Thursday, December 10, 2015

research level - What is the most natural new physics one can expect at the TeV scale: new (supersymmetric)particles or some new (non-commutative) spacetime structure?


Up to now, nothing else than one Standard Model (SM) Higgs boson-like resonance has been found at the LHC while many predictions based on effective theories using supersymmetry require several Higgs scalars and needs an entourage of sparticles close in mass to tame its quantum instabilities (I borrow more or less from James D. Wells).


On the other hand, the spectral and almost-commutative extension of the SM by Chamseddine and Connes, expects only one Higgs boson without other particles in the TeV range. In this noncommutative approach spacetime appears as the product (in the sense of fibre bundles) of a continuous manifold by a discrete space and it has been proved by Martinetti and Wulkenhaar that under precise conditions, the metric aspect of ”continuum × discrete” spaces reduces to the simple picture of two copies of the manifold.


Could it be that this picture of a two-sheets spacetime helps to overcome the technical naturalness issue related to the standard model Higgs (replacing temptatively a low energy supersymmetry by a new geometric framework) and has to be taken seriously in order to progress in the understanding of physics beyond the SM?


To ask it differently:


Reminding that the Standard model like Higgs boson is a natural consequence of the noncommutative geometric framework, could it be that the discreteness of space-time usually expected at the Planck scale from quantum gravity already shows up at the electroweak scale through the very existence of the already discovered Higgs boson? (this formulation could require a new, yet to be defined, heuristic meaning for the term: naturalness)

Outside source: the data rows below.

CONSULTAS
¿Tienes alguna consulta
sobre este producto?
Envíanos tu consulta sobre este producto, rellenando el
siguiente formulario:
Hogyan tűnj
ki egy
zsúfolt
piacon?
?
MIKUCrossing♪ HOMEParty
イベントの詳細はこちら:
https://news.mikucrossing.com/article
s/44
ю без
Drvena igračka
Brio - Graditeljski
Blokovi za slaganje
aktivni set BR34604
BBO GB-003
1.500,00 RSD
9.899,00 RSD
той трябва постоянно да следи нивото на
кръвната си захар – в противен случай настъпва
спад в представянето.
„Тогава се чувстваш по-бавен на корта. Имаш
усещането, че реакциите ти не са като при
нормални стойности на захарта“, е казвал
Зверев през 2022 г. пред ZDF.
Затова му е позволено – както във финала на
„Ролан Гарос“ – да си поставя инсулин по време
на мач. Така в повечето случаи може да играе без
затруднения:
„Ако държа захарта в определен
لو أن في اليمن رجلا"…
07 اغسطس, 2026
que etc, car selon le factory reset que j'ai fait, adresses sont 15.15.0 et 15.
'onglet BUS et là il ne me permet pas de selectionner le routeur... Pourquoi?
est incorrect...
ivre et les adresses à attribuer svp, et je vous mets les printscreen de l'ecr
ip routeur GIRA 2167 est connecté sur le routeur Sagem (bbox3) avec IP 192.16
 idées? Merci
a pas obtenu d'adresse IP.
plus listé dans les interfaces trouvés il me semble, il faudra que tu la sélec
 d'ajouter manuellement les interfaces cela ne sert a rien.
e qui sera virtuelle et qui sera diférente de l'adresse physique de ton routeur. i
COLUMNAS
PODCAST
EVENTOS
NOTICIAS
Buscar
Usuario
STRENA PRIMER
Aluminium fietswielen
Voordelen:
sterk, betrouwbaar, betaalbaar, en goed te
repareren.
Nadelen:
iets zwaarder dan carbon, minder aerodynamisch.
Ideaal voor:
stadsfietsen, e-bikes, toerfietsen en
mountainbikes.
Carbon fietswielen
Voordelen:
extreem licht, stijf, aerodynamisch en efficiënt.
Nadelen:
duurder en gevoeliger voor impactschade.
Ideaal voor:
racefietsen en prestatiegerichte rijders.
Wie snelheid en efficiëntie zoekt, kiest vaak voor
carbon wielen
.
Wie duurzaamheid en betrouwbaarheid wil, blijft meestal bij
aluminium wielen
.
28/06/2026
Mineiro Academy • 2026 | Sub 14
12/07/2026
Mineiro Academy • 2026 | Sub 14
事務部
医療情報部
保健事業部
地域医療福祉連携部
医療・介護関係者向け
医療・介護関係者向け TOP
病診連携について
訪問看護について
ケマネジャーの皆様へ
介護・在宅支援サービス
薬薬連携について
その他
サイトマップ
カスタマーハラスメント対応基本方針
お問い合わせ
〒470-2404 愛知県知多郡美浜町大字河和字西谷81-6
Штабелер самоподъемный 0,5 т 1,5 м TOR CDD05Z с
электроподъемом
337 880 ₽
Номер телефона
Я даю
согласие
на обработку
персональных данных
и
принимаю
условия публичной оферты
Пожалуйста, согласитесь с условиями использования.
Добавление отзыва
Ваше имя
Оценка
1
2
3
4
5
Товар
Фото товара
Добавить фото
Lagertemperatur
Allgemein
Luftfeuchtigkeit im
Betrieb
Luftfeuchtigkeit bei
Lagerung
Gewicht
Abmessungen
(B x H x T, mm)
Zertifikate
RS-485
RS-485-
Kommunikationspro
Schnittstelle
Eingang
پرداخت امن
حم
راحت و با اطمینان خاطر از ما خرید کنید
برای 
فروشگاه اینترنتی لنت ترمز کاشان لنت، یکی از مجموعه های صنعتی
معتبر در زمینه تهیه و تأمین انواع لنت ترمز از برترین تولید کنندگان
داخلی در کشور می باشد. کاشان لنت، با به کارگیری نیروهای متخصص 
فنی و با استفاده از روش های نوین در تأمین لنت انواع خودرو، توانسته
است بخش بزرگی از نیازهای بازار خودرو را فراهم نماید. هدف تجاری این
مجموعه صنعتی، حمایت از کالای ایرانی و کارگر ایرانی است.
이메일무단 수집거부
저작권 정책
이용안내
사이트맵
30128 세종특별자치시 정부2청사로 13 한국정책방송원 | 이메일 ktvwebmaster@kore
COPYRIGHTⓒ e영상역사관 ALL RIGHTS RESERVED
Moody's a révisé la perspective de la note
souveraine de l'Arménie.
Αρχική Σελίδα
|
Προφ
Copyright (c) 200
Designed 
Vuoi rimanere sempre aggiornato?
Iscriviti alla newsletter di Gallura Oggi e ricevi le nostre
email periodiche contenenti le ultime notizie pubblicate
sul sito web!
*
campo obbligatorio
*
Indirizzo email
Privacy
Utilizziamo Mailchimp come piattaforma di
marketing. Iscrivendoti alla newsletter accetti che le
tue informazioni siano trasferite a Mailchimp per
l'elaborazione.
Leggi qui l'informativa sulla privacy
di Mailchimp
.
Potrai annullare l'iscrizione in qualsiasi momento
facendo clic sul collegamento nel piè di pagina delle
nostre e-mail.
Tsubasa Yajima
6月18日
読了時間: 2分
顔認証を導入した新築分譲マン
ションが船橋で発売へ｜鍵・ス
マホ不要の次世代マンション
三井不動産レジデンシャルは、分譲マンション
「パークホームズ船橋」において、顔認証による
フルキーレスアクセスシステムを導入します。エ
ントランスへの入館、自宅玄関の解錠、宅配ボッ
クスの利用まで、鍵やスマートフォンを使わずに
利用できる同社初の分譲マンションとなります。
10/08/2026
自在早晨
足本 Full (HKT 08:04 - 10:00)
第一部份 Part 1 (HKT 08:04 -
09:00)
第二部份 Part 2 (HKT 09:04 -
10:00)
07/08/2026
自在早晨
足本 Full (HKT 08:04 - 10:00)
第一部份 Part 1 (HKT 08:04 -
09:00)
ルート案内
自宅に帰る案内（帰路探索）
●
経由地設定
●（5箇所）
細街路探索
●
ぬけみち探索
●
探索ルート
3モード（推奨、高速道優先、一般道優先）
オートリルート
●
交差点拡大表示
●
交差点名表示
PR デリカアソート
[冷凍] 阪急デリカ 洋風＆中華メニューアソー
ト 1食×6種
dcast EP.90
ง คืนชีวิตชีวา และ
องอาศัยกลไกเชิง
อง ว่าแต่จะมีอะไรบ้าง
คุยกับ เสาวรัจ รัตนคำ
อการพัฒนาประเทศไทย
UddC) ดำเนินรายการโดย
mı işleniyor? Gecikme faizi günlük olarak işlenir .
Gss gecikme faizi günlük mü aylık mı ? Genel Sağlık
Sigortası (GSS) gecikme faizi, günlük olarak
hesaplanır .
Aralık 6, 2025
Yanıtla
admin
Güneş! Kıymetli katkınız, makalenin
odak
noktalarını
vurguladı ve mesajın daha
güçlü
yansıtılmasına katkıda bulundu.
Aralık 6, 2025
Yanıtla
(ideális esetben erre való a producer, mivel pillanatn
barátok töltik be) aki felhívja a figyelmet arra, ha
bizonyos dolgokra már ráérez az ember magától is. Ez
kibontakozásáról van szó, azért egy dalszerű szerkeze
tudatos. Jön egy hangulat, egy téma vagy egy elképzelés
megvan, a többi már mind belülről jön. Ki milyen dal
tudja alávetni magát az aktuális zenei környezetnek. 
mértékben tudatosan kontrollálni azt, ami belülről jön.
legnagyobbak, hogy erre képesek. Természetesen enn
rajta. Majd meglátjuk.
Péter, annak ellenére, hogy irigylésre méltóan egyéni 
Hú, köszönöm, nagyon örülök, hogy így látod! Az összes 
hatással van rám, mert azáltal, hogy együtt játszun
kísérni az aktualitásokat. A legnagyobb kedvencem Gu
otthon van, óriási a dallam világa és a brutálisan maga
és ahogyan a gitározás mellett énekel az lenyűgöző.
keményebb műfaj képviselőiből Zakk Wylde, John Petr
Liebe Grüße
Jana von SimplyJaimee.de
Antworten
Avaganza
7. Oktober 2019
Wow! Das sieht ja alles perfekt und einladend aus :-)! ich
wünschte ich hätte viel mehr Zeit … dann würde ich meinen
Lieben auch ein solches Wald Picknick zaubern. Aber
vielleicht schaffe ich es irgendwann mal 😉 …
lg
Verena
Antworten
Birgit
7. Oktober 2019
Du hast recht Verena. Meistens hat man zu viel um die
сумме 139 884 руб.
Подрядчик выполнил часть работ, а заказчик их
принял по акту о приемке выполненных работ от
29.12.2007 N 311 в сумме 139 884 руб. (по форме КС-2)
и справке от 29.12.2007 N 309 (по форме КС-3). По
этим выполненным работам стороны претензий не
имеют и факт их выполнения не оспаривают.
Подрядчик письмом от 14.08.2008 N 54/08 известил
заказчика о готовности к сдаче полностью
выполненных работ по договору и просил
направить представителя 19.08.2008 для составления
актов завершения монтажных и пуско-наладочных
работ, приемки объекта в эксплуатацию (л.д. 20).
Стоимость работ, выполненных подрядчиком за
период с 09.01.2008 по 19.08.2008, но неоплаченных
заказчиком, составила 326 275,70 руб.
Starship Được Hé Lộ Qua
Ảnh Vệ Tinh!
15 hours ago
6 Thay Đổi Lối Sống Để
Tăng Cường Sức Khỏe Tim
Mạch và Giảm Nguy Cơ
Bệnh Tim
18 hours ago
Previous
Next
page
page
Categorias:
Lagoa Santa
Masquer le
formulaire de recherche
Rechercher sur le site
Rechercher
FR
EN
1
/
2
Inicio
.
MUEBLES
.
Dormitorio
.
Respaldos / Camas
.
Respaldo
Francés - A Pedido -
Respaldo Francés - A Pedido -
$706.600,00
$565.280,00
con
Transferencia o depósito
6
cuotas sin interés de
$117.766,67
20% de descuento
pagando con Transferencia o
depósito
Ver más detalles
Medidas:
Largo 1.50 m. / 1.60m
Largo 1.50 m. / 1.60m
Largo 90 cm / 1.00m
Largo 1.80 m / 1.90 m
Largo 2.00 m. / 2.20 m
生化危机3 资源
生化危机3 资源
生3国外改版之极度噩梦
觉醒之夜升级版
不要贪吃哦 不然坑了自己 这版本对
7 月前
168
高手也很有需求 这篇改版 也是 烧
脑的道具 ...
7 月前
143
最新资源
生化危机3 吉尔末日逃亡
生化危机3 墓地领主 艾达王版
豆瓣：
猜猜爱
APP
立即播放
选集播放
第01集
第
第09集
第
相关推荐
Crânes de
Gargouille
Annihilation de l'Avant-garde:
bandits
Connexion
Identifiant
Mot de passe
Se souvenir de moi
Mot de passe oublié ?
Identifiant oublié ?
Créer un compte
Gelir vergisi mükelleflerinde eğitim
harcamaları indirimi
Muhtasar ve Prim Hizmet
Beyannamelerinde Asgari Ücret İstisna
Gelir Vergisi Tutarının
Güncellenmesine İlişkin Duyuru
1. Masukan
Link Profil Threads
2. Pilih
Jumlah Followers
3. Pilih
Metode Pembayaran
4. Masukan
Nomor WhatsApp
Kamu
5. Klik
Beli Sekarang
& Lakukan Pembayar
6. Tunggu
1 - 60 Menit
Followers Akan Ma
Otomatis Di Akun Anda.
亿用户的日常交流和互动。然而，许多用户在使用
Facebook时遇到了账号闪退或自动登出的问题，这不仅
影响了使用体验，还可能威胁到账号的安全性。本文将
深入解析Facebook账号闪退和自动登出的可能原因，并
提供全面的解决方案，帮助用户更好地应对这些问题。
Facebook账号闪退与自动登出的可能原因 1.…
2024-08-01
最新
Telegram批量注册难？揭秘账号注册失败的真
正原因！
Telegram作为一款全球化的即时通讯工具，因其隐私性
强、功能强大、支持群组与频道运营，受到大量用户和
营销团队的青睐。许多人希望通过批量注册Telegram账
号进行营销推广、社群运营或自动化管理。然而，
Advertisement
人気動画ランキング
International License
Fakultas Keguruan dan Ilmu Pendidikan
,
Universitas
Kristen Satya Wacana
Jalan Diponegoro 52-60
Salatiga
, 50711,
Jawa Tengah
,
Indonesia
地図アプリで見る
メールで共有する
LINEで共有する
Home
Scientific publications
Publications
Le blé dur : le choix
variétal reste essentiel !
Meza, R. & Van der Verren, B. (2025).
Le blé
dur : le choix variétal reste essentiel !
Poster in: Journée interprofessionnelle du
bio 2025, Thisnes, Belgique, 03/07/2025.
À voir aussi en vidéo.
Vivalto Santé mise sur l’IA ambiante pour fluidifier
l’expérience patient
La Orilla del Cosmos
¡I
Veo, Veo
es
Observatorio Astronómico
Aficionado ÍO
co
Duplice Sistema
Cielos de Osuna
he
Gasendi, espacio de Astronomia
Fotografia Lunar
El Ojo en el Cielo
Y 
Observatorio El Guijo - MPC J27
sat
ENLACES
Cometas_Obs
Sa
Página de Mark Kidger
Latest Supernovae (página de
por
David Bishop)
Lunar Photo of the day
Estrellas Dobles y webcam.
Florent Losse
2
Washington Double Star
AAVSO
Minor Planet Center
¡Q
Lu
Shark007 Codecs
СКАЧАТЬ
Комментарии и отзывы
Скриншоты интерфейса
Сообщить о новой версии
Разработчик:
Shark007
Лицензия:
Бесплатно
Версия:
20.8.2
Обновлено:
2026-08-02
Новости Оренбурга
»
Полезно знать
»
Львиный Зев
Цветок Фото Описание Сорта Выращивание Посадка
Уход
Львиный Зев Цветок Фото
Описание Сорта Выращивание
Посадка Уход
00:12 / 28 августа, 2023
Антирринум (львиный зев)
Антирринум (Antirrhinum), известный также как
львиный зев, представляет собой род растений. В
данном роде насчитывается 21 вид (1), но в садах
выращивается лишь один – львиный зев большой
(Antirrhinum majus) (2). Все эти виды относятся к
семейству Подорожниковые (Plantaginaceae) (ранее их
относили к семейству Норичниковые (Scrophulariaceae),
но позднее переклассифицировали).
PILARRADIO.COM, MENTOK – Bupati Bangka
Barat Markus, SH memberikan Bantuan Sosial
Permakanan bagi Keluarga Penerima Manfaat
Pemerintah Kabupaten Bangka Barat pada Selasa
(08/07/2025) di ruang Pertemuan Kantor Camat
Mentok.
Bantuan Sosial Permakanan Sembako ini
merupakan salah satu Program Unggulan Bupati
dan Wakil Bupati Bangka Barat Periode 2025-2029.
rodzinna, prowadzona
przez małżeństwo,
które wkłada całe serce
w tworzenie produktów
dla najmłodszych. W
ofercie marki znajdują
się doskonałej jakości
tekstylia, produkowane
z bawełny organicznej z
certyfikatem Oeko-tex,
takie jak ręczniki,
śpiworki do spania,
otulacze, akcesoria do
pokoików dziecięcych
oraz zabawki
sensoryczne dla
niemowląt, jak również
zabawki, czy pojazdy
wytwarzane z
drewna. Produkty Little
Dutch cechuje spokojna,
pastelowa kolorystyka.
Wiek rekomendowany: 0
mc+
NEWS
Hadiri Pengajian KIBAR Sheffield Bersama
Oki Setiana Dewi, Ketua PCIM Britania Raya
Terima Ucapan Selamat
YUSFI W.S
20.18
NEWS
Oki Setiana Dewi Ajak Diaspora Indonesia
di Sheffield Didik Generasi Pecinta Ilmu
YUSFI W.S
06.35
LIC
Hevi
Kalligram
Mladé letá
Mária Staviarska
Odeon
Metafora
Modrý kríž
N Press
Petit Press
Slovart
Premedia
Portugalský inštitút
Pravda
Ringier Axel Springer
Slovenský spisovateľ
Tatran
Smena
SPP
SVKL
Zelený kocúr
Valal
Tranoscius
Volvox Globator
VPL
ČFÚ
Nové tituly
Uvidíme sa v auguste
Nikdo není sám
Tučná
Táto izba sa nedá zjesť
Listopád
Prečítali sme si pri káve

Last but not least, it is worth noting that to postdict the correct mass of the Higgs boson detected at LHC8, the last version of the spectral model relies on a weak coupling with another scalar that shows up "naturally" in the spectral action just like the Higgs. This "big brother" from the Higgs boson is expected to acquire a vev generating a mass scale above $10^{11}GeV$ for right-handed Majorana neutrinos. It could thus be responsible for a type I see-saw mechanism explaining the neutrino phenomenology beyond the minimal SM.


May be noncommutative geometry can help to make effective theories more alive and kicking! In memoriam Ken Wilson


To celebrate the 4th of July "IndependentHiggsday", I wish a happy birthday to the lightest scalar field of the Standard Model and I congratulate experimentalists who work hard to prove physics is alive (and not ordered by theories ;-)!


EDIT : The title of the question has been changed in an attempt to improve clarity (after reading The Higgs: so simple yet so unnatural); the former title was:



Doubling the number of elementary particles or "doubling space-time" to accommodate Higgs boson phenomenology at 8TeV?